Stormont 'should set up new welfare payments'
Stormont should spend about £420m on new welfare mitigations for Northern Ireland over the next three years.
That is according to an expert review commissioned by the Department for Communities Minister Deirdre Hargey.
The new measures include offsetting the two-child limit on some benefits, higher winter fuel payments and a recognition payment for carers.
The review said that without unpaid carers the "health and social care system would collapse".
But there is at present no Stormont budget or a Northern Ireland Executive to implement the measures the experts have recommended.
The Department for Communities said it was considering the expert panel's report and its recommendations.
'No funding'
In February, Stormont assembly members backed a proposal to extend some welfare mitigations in Northern Ireland indefinitely.
That ensured people who would have been affected by the bedroom tax, or spare room subsidy, got top-up payments.

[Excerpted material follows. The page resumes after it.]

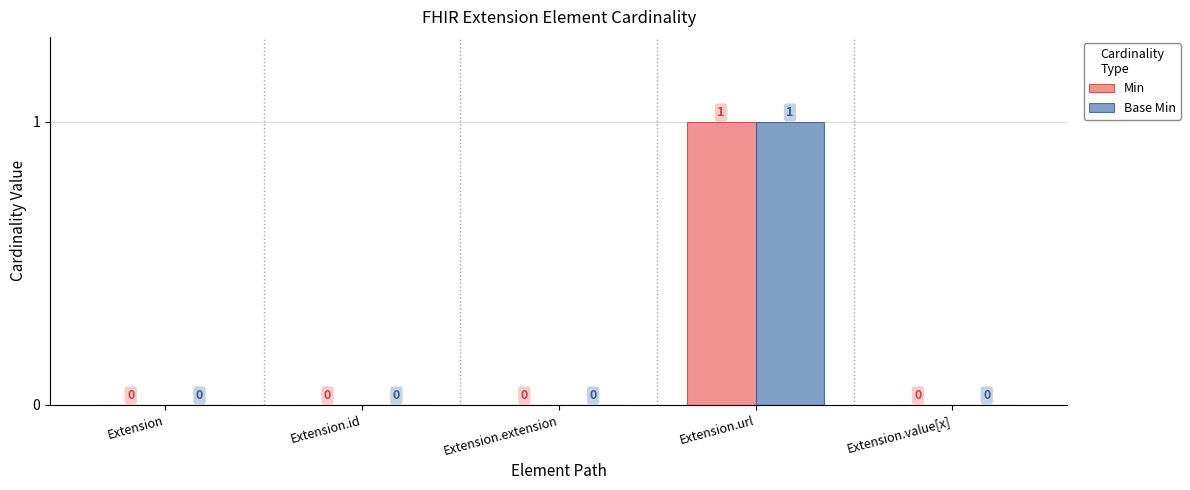

Reading right to left, list all the values displayed in this chart.

Min: Extension.value[x]=0	Extension.url=1	Extension.extension=0	Extension.id=0	Extension=0
Base Min: Extension.value[x]=0	Extension.url=1	Extension.extension=0	Extension.id=0	Extension=0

However, the New Decade New Approach deal, which restored power-sharing at Stormont in 2020 after three years of deadlock, promised a wider review of welfare mitigation measures for Northern Ireland.
Ms Hargey then appointed an expert panel to carry that out in November 2021.
It was headed by Les Allamby, the former chief commissioner of the Northern Ireland Human Rights Commission.
In his foreword to the just-published Welfare Mitigations Review, Mr Allamby said changes to the social security system have had "a major impact on the living standards and quality of life" of many people in Northern Ireland.
"Those changes have been particularly damaging for low-income families with children, those with caring responsibilities and the disabled," he said.
"The executive's first welfare mitigations package, by offsetting the impact of the bedroom tax and the benefit cap, has played a vital role in alleviating those impacts."
But the review suggests a range of other new welfare mitigations, especially targeted at helping those on lower incomes, the disabled, children, women and carers.
However Mr Allamby said no funding had been agreed in advance to implement any of the mitigations the expert panel had suggested.
The two-child limit restricts child tax credit and universal credit to the first two children in a family, with few exceptions.
The review said that could cost families with more than two children up to £54 a week per child.
More than one in five families in Northern Ireland has three or more children.
The review has recommended that a "Better Start Larger Families" payment is introduced in Northern Ireland to offset the two-child limit on benefits.
It said that would cost about £39m in 2022-23, rising to £46m in 2023-24 and £53m in 2024-25 but would be the "most cost-effective way" to reduce child poverty and help low-income households.
"Our analysis shows that the two-child limit bears particularly hardest on the poorest families and, unchecked, would lead to a further damaging rise in child poverty," Mr Allamby said.
"By preventing this, our proposals will ensure that thousands of Northern Irish children are shielded from the most damaging impacts of this policy."
Fuel poverty
Among the other mitigations the review panel recommends are a yearly grant for young carers and a cost-of-work allowance to help those in "in-work poverty".
The review said that would cost about £35m a year but could help about 40,000 households with children and 17,000 households without children.
It would aim to help more people into work and help with the cost of childcare.
"Recommendations here are designed to acknowledge that Northern Ireland remains significantly behind the rest of the UK in terms of childcare support outside of the social security system," the report said.
The expert panel also recommend a new winter heating assistance payment of £50 to those on a range of income-related benefits, and an additional heating payment to households with a disabled child.
"The Department for Communities has recently reported that fuel poverty in Northern Ireland stands at 22% based on the proportion of households spending more than 10% of their income on energy costs," the review said.
It also said that carers saved the Northern Ireland economy more than £4bn a year, and one in eight adults was a carer for a family member.
The expert panel recommended introducing a carer's allowance recognition payment of £231.40 twice a year, which it said would cost about £25m annually but benefit about 50,000 carers.
Implementing all the mitigations the experts recommended would cost about £140m a year.
But their report said spending that would save public money elsewhere.
"We believe that such a package is an investment and by helping to tackle hardship and disadvantage it will save on expenditure elsewhere within government," it said.
However introducing the measures would need executive agreement and due to the collapse of the administration in February no Stormont budget has been set.